En vous élevant au grade de Chevalier dans l’ordre de la Légion d’Honneur, la République honore la vie…. et de décrire à son tour le parcours de l’enfant Juif à l’homme d’aujourd’hui insistant sur la voix ; « celle du militant, de l’homme engagé qui chaque dernier dimanche de janvier bouscule le Veilleur de Pierre de la place Bellecour à Lyon pour crier à Lyon et au monde que vous êtes bien là » ; reconnaissant quelques instants plus tard que ; « ces plaidoyers se transforment parfois, et toujours avec justesse, en réquisitoire de l’homme qui ne céde jamais, devant personne ». Puis plus loin « cette parole qui ne se tait pas, qui met des mots sur les silences et qui ajoute des silences aux mots inutiles ». Concluant avec une amitié respectueuse et tendre « Vous êtes notre cher Benjamin, un magnifique exemple pour nous tous ».
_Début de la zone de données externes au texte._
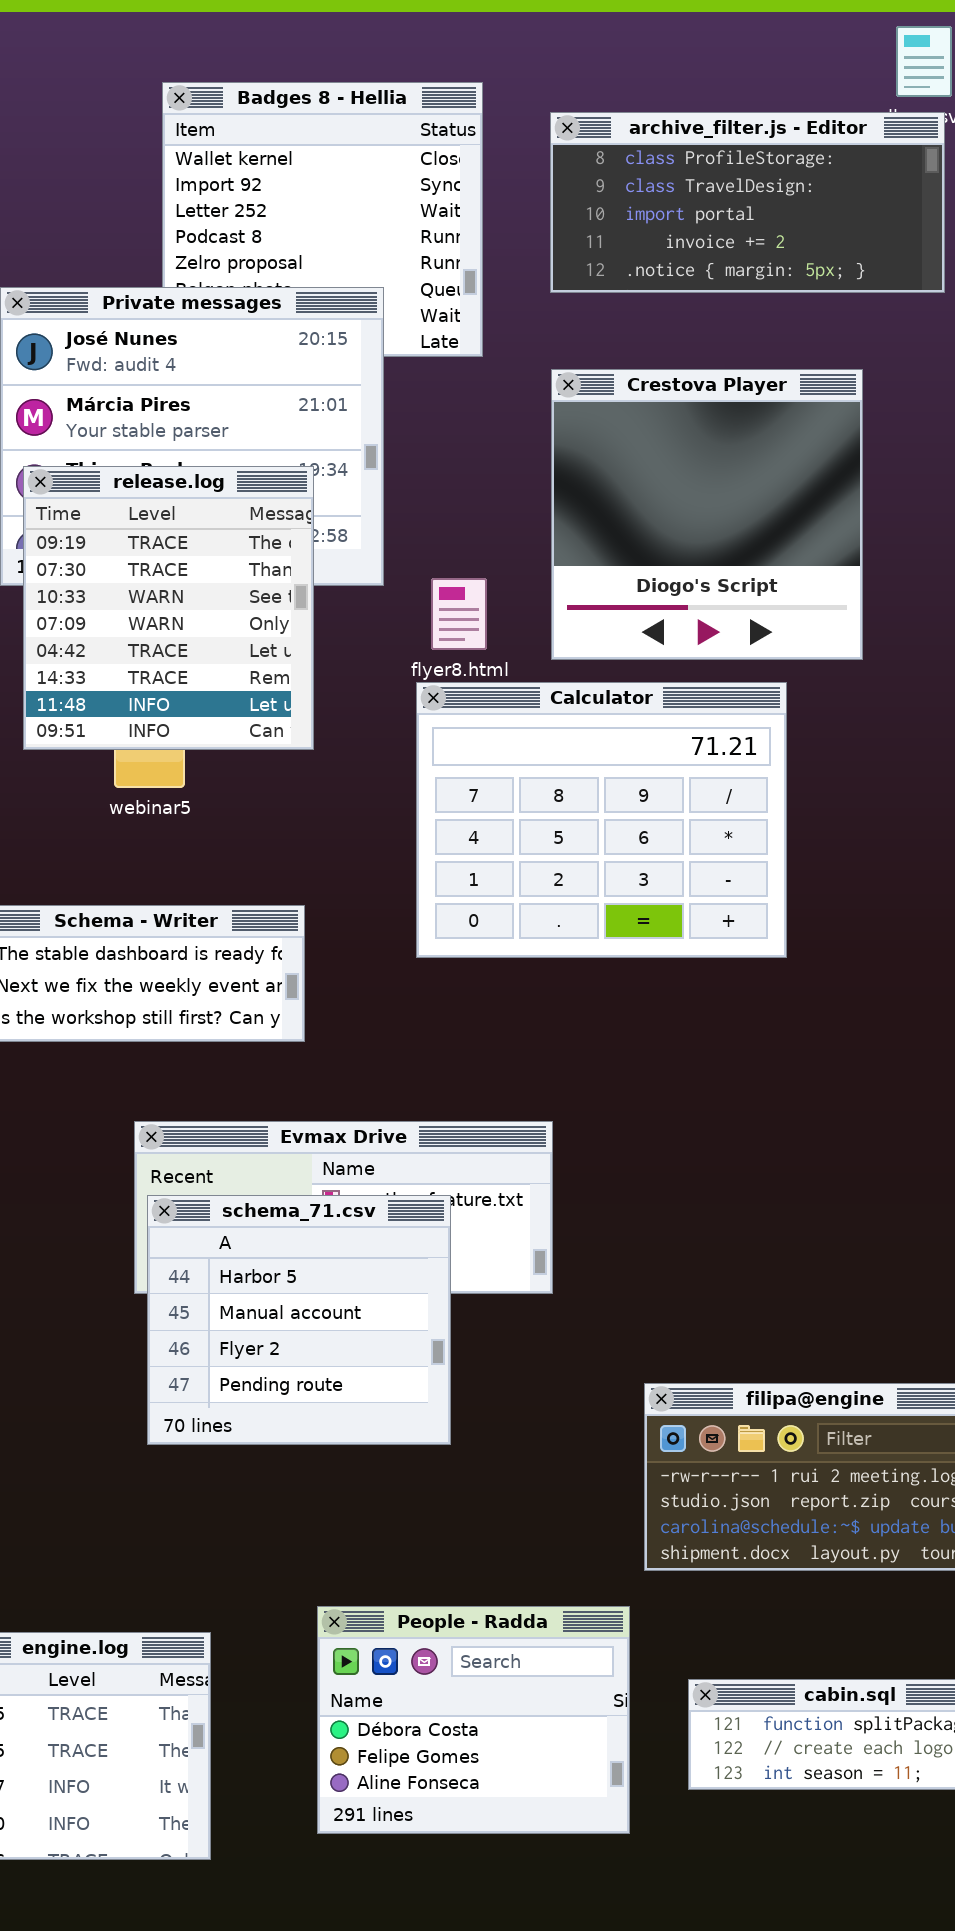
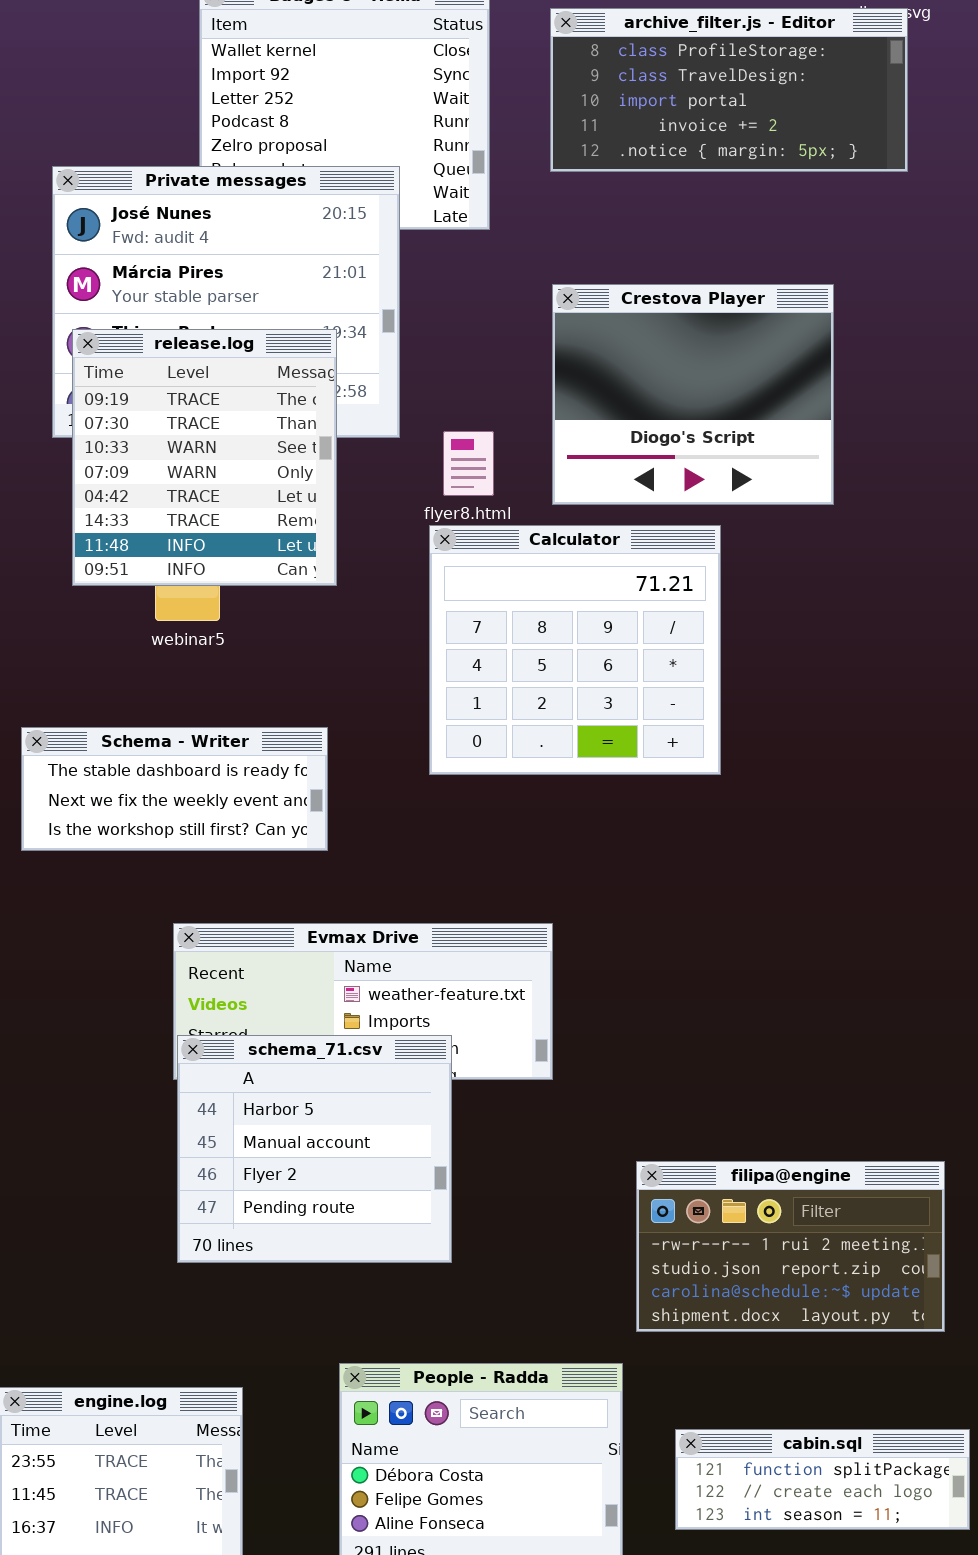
Crestova Player: [551,369,863,660] -> [552,284,834,505], resized
Calculator: [416,682,787,958] -> [429,525,721,775], resized
schema_71.csv: [147,1195,451,1445] -> [177,1035,452,1263], moved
Paul et Louis, les petits enfants de Benjamin sont alors tellement fiers de venir sur l’estrade et de présenter au Parrain choisi par le Président de l’Amicale des Déportés de Lyon, le coussin sur lequel est déposée la décoration de leur grand père ! Séquence forte d’émotion partagée.
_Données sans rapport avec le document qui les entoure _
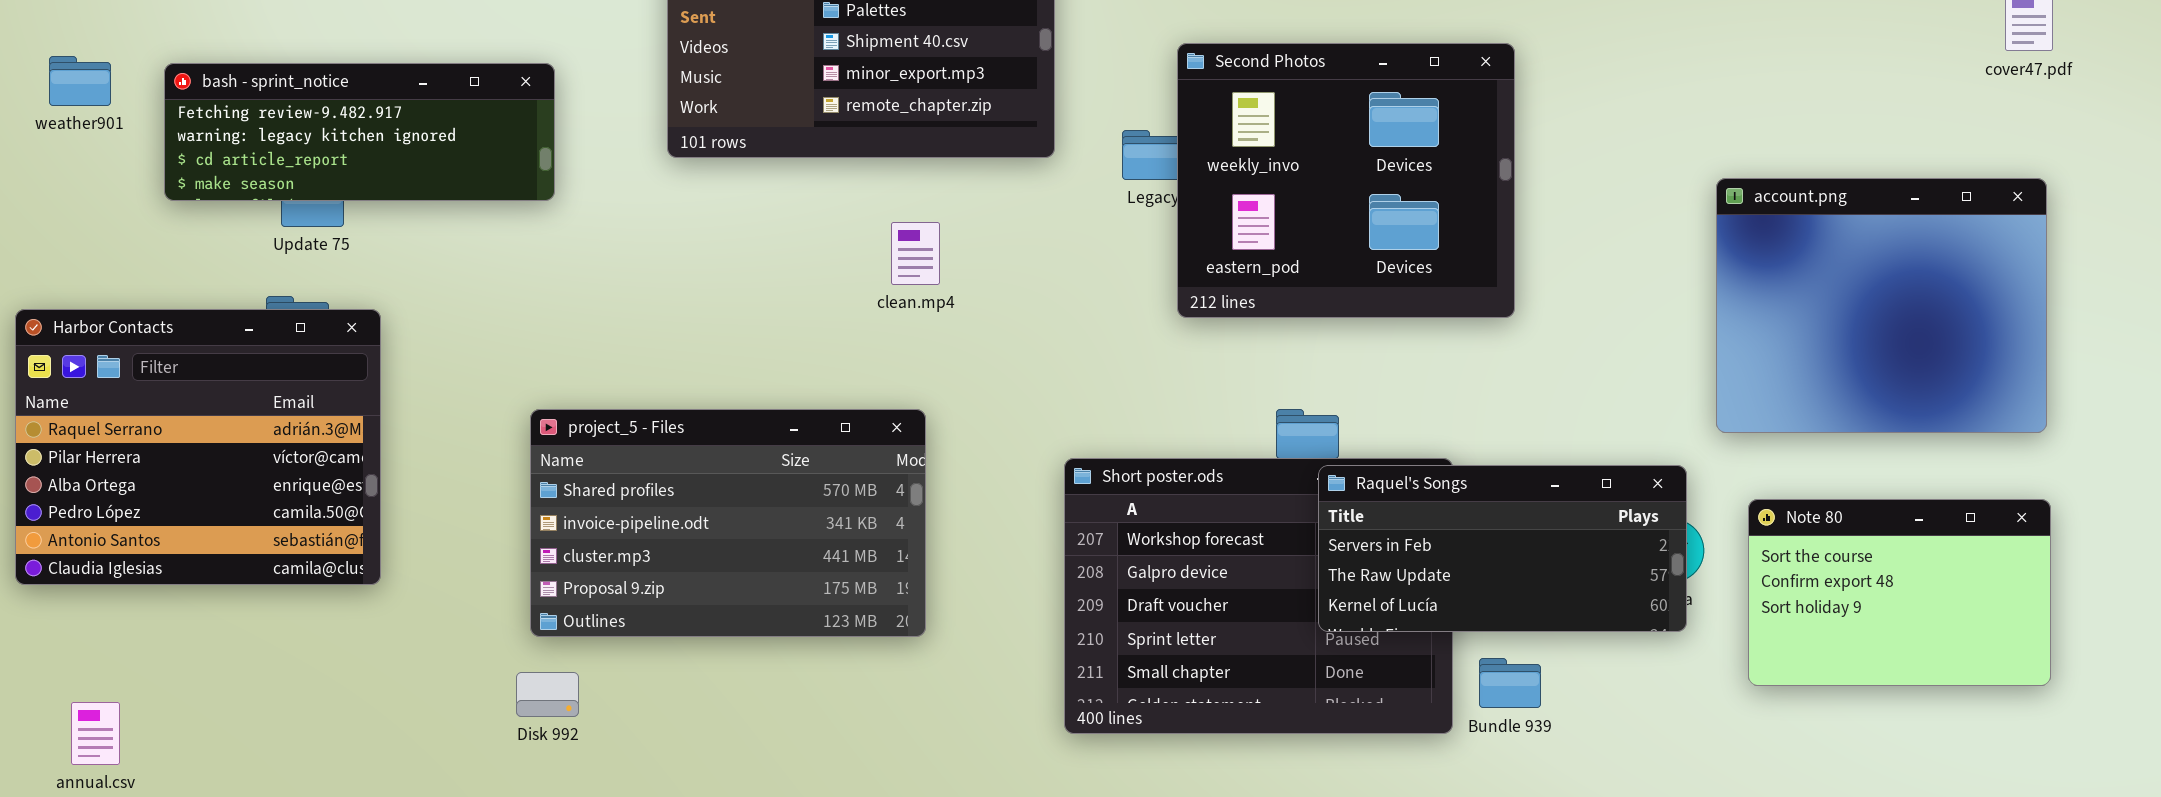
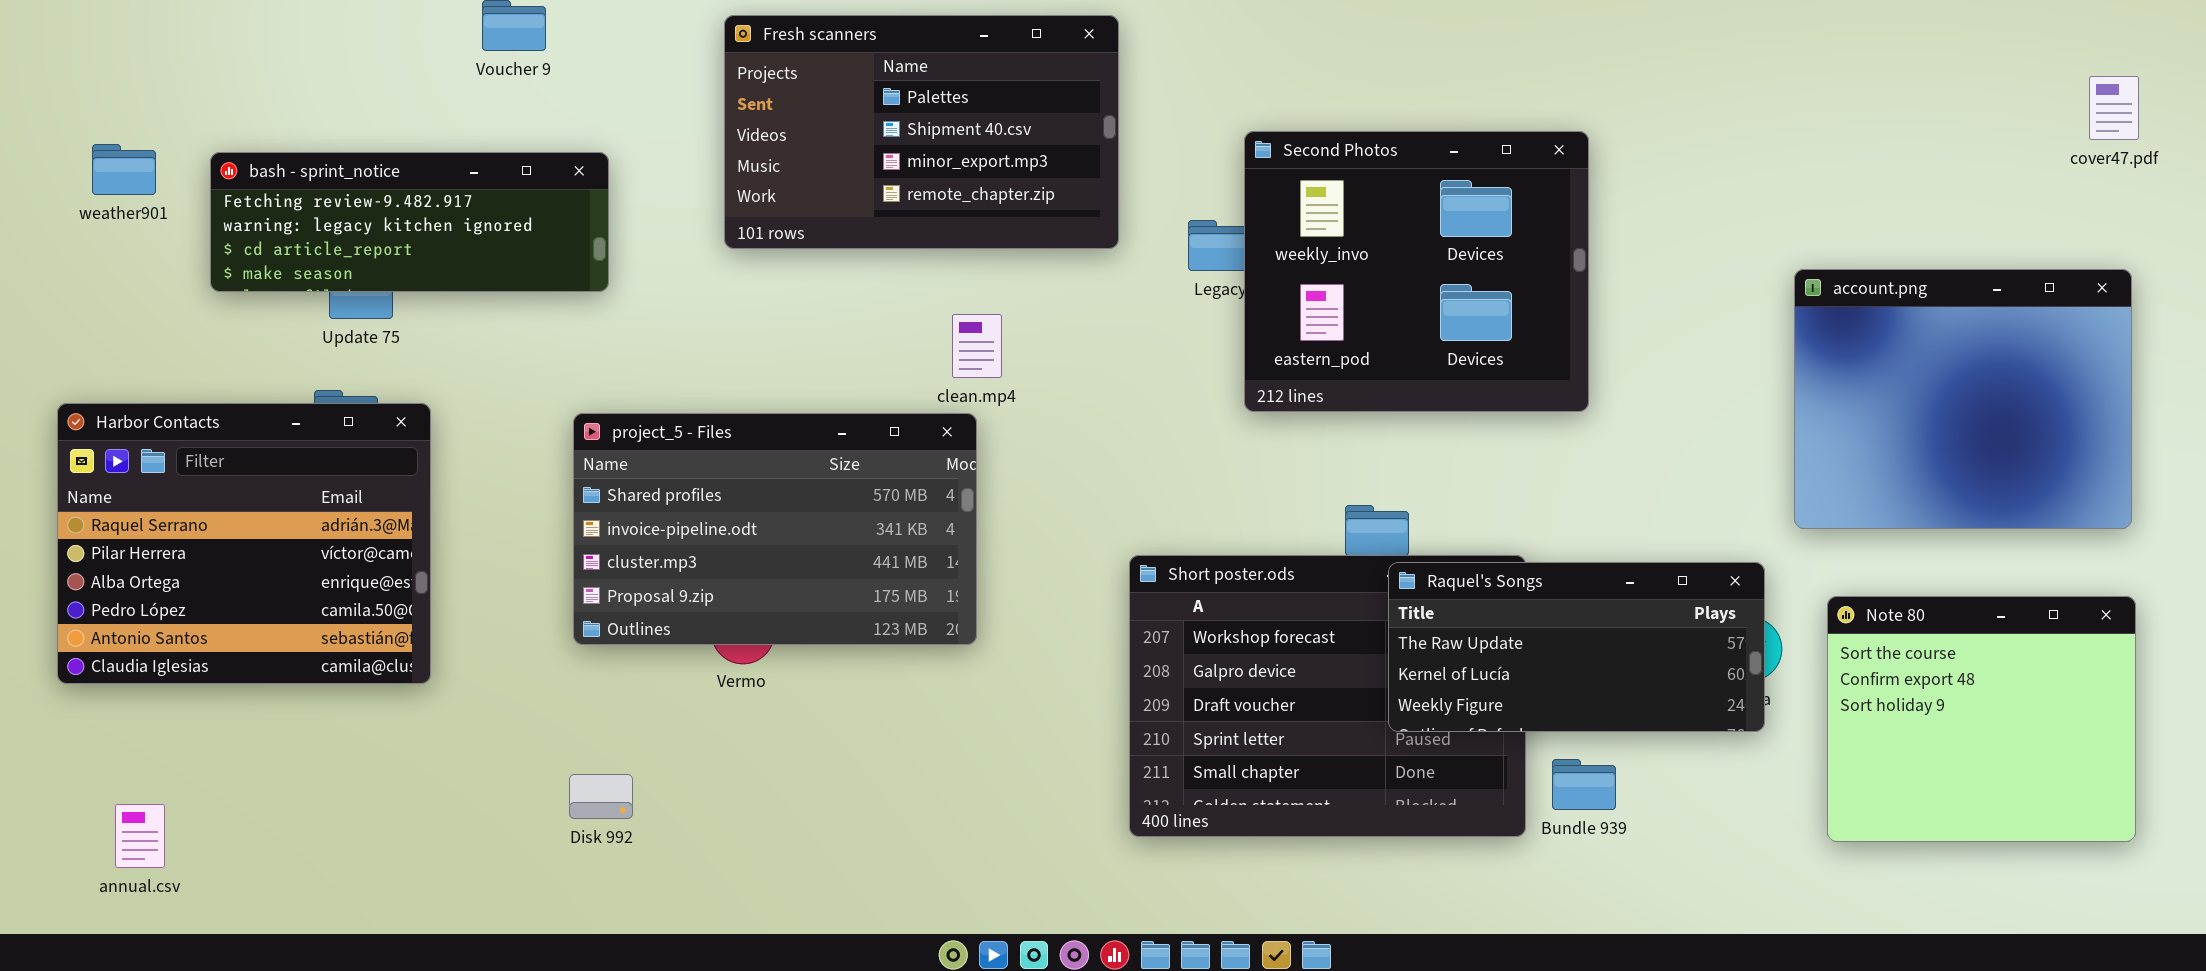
project_5 - Files: [530,409,926,637] -> [573,413,977,645], moved
Raquel's Songs: [1318,465,1687,632] -> [1388,562,1765,732], scrolled down 1 row
Note 80: [1748,499,2051,686] -> [1827,596,2136,842], resized

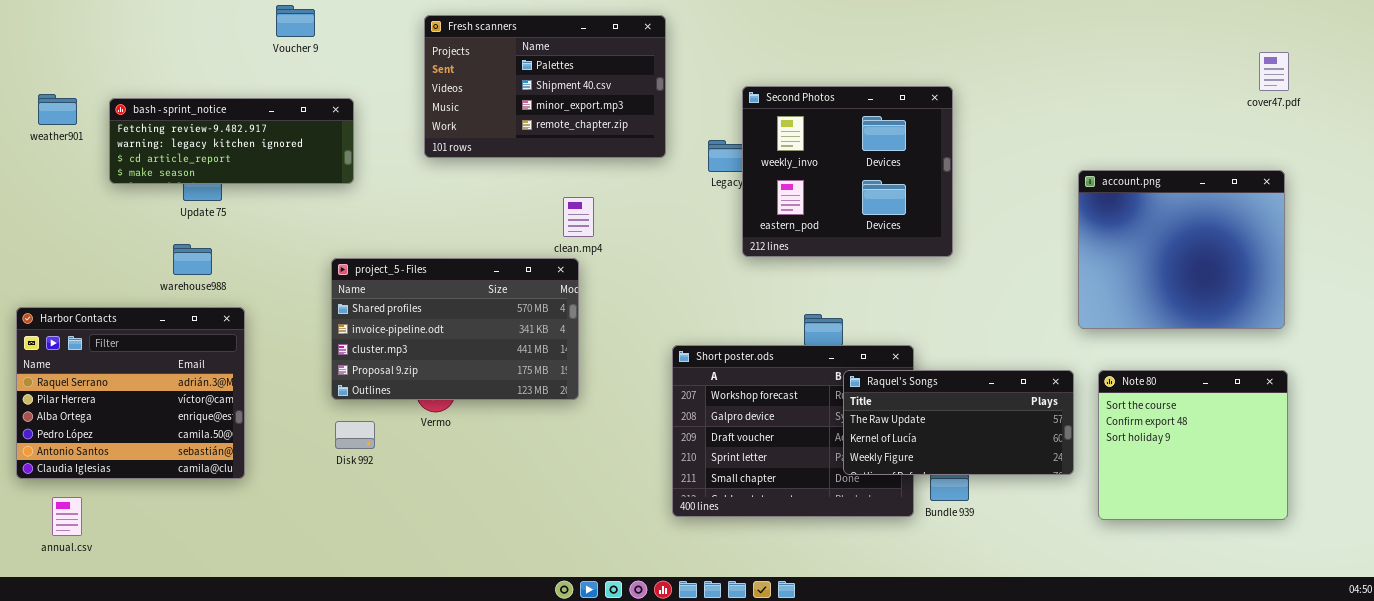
Harbor Contacts: [57,403,431,684] -> [16,307,245,479], moved
Raquel's Songs: [1388,562,1765,732] -> [843,370,1074,475], moved
Disk 992: [569,774,633,819] -> [335,421,375,449], moved

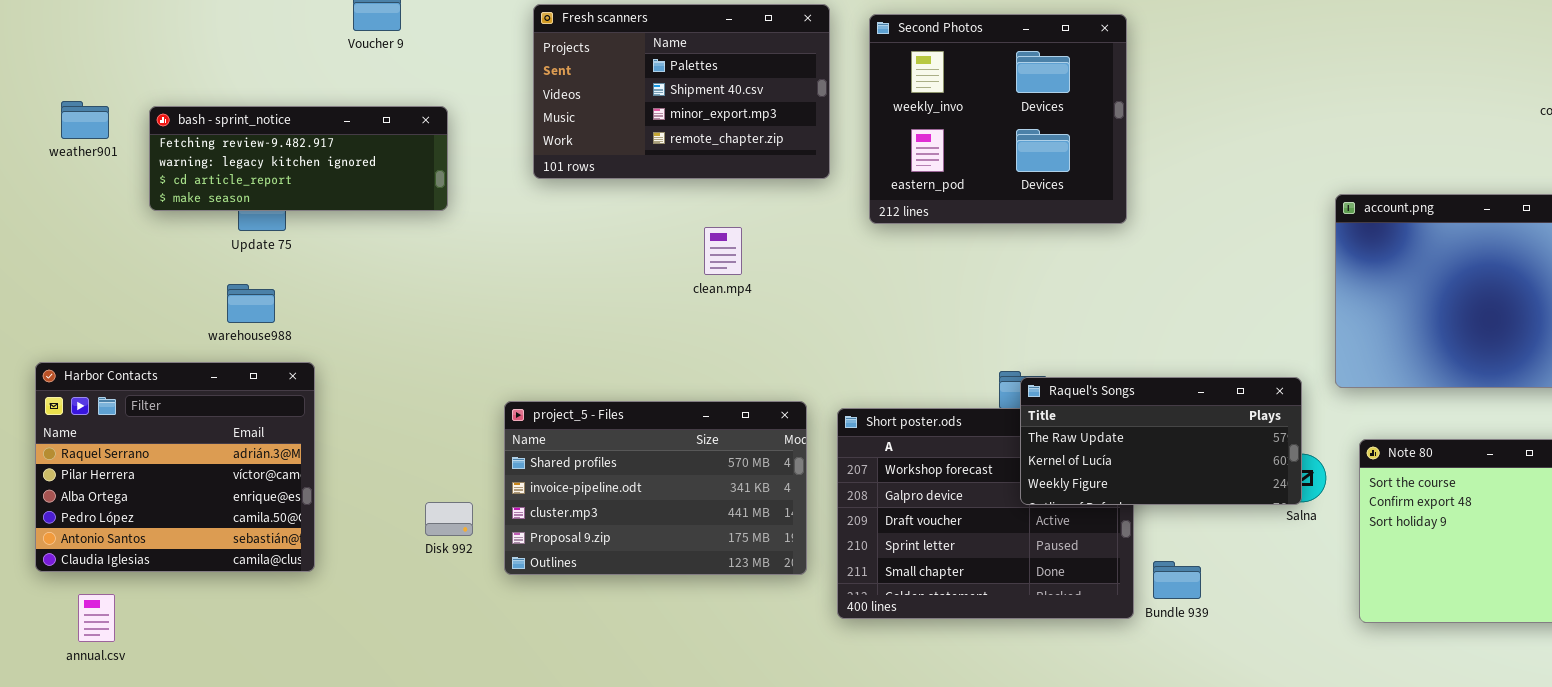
Second Photos: [742,86,953,257] -> [869,14,1127,224], moved
project_5 - Files: [331,258,579,400] -> [504,401,807,575], moved
Raquel's Songs: [843,370,1074,475] -> [1020,377,1302,505], moved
Sous des tonnerres d’applaudissements chaleureux libérant la tension et les larmes, Benjamin remerciera avec ses mots à lui ; sa gorge encore nouée d’émoi accentuera encore l’accent dont il ne s’est jamais départi et qui reste l’un de ses charmes.
Après avoir remercié chaleureusement les Personnalités « artisans de sa nomination » et rappelé les engagements de son parrain – Président du Consistoire de Lyon – il lui dira combien « il est fier et honoré d’être décoré par ses soins ». Lui l’enfant d’ANOPOL rendra hommage aux siens « Maman, Papa, Haïm, Jacob-Meyer, Léon mes frères, Hinda ma sœur, j’espère que vous me voyez de là où vous êtes et toi Mireille, ma chère épouse, toi qui sans rien de ce qui m’arrive n’aurait pu arriver, je te sens présente à mes côtés » et nous tous de ressentir également comme un léger souffle bienveillant.
Benjamin rappellera son douloureux parcours, son cheminement personnel, son engagement, … sa « chance ». Il associera l’équipe de l’Amicale, impliquée dans le travail de Mémoire, à sa distinction ainsi que l’ami fidèle Jean Claude Nerson grâce auquel « ces mots pour sépulture » ont été écrits.
Il évoquera les voyages en Pologne qu’il s’impose depuis tant d’années ; son espoir de les voir perdurer « car rien de remplace la venue sur le terrain pour se rendre compte de l’ampleur du crime » espérant très fort que les « témoins des témoins » sauront se souvenir de leur mission et transmettre la voix des suppliciés.
Enfin il demandera tendrement à ses enfants, Linda et Norbert, à ses petits enfants Alexandre, Paul et Louis de « porter haut l’étendard de cette famille ».
Une cérémonie simplement bouleversante et d’une dignité exemplaire dont, à l’image des 150 invités, je garderai, comme un cadeau, le souvenir au fond de mon coeur.